What the task asks
Count how many of the lines below contain the string "pose", and reply with only that number.

Given data
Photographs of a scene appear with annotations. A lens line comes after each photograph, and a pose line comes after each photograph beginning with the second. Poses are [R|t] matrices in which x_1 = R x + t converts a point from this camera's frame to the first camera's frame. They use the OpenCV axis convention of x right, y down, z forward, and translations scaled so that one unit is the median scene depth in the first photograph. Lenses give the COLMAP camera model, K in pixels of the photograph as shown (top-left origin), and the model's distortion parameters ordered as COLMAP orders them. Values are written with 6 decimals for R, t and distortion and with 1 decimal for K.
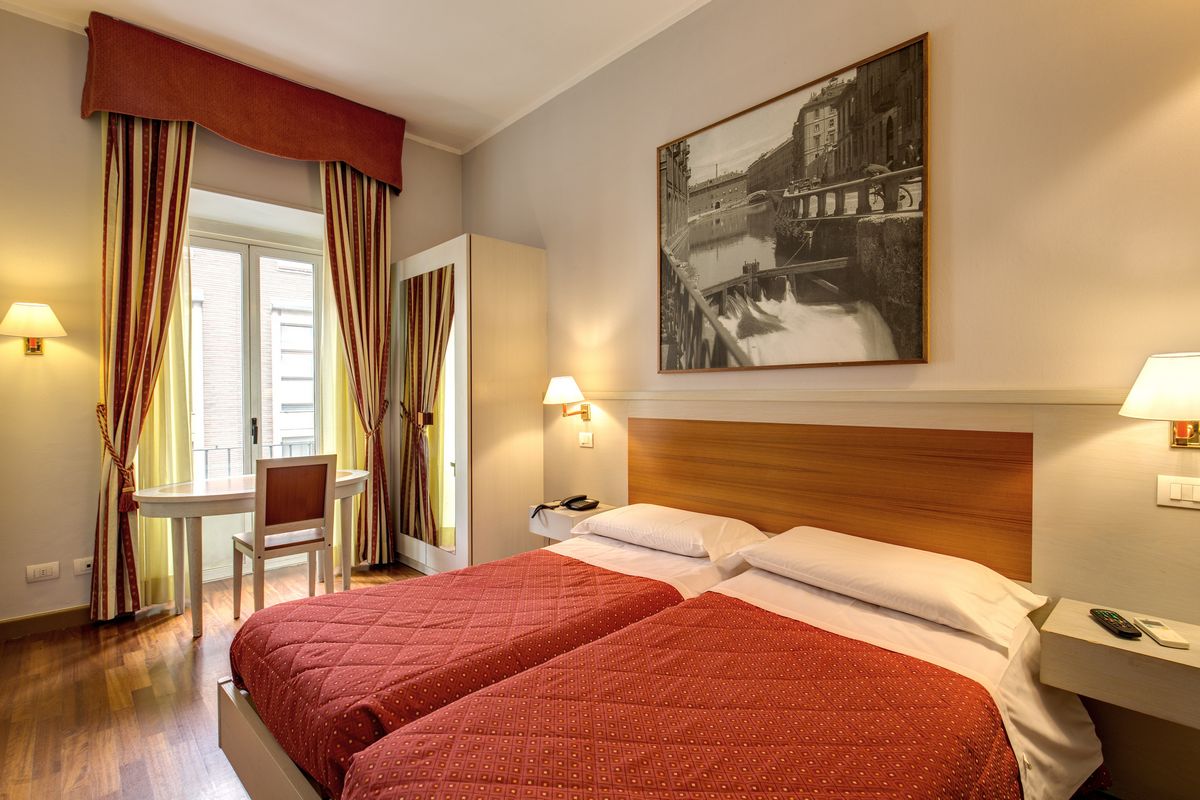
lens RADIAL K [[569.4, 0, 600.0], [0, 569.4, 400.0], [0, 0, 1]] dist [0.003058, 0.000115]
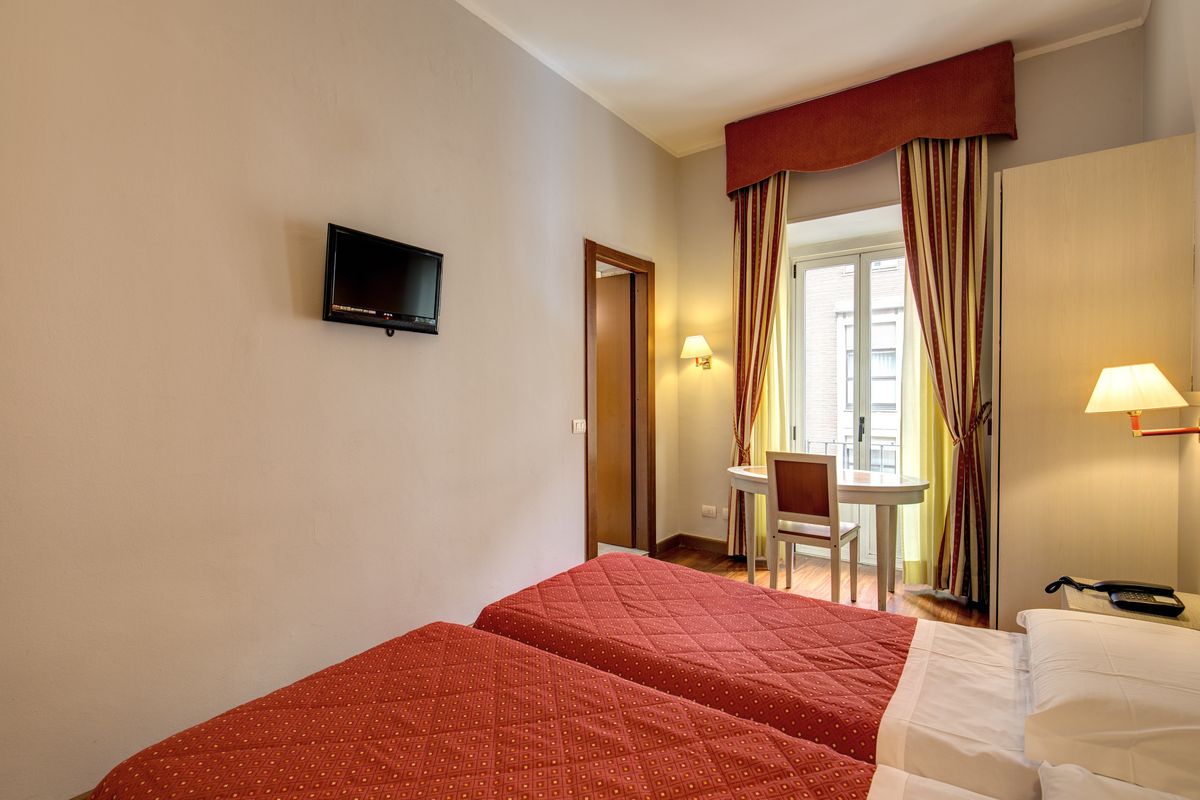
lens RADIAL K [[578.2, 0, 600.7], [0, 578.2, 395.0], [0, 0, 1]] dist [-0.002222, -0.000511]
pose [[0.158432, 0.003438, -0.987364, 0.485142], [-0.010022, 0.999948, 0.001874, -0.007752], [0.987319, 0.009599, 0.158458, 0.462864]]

Result for this task
2